Given my almost complete lack of creativity in the area, Web design is tedious, but necessary. I've been slowly redoing web.sabi.net and expanding rileys.us, removing hacks for old and non-compliant browsers. It feels so good to throw out markup with attached comments like this:

<!-- TOPMARGIN works for iCab (doesn't understand CSS, but at least
the same metrics as IE/Mozilla work).  MARGINHEIGHT is for Netscape
4.x, which doesn't understand CSS properly, and is just weird. -->

or this:

<!-- Netscape 4.x needs the extra align, or it gets confused.  Sigh.  -->

Everything I change gets tested on Camino and Safari, both of which I use every day.

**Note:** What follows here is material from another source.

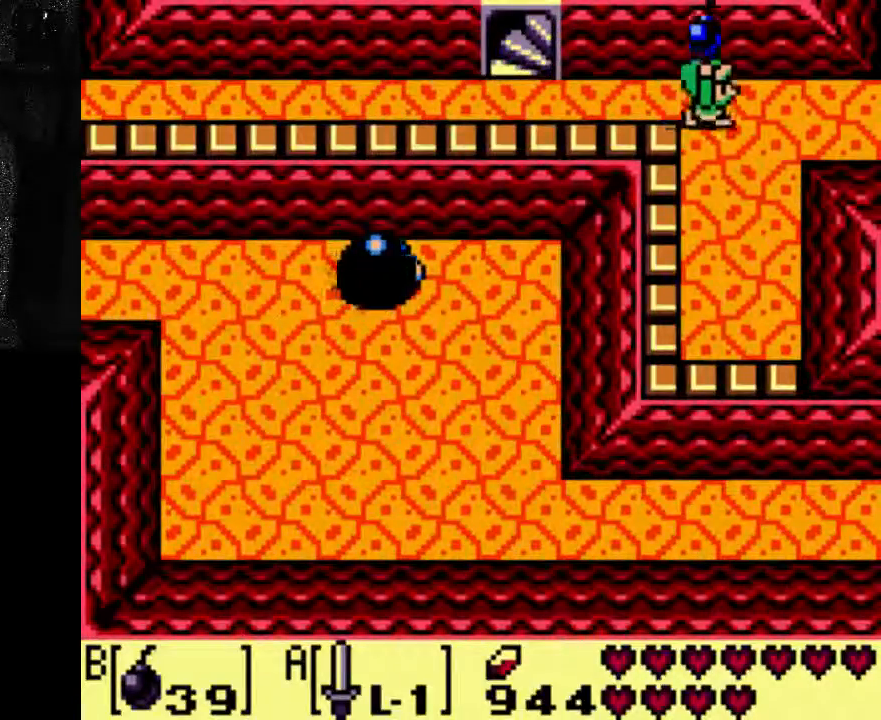
{"dt_ms": 500, "buttons": ["DPAD_DOWN"], "left_stick": "center", "right_stick": "center", "events": [[333, "DPAD_RIGHT", "up"], [467, "DPAD_DOWN", "down"]]}
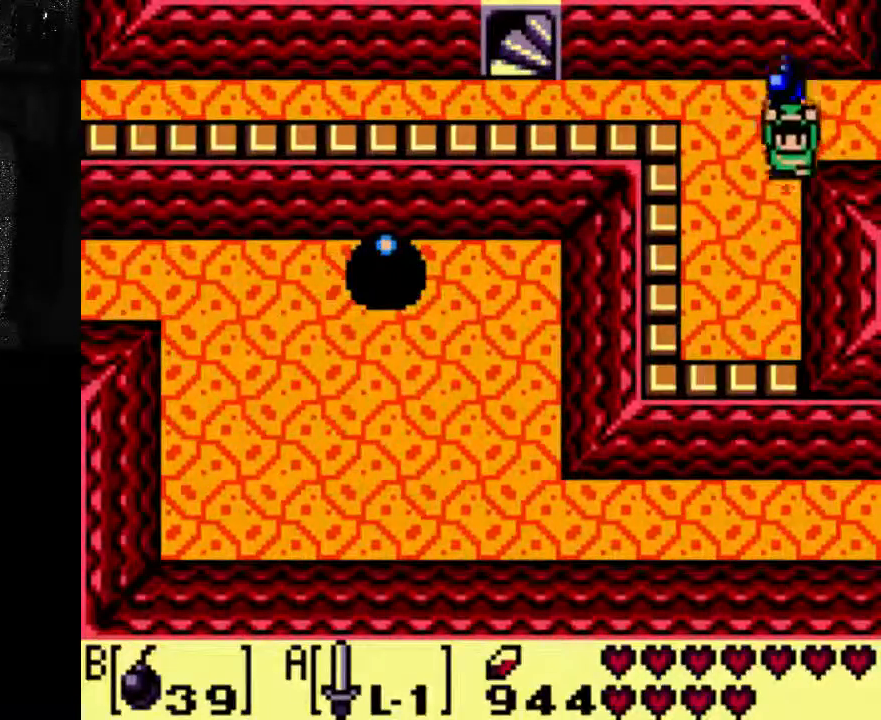
{"dt_ms": 500, "buttons": ["DPAD_DOWN"], "left_stick": "center", "right_stick": "center", "events": []}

Yesterday I briefly tried IE 5 Mac, IE 6 Windows, and Opera 7 Windows, making a couple of changes to accommodate them. For any other Web browser (including Opera 6, which I notice mangled quite a few of my pages), you're on your own.

Porting my photo album generating script from Frontier's website framework to Python was the biggest part of it. Templating is now pretty ad hoc, but it works reasonably well, and works on the server, meaning I no longer need to support and maintain Frontier/Radio on my parents' PowerBooks so they can post photos. My original reason for picking Frontier for this job was its ability to run under Mac OS 9, but Python does that too, and it's still being updated for that OS (until 2.3 final is out, at least).

Since the last screenshot I had posted was dated 2001, I collected a couple more current and interesting ones here. Compare the new CSS-only (almost) design with the Mockups page, which uses an older HTML-styled template.

I still will move this site to PyCS some day. As UserLand's community server has been quite reliable over the past several months, I'm not in a rush.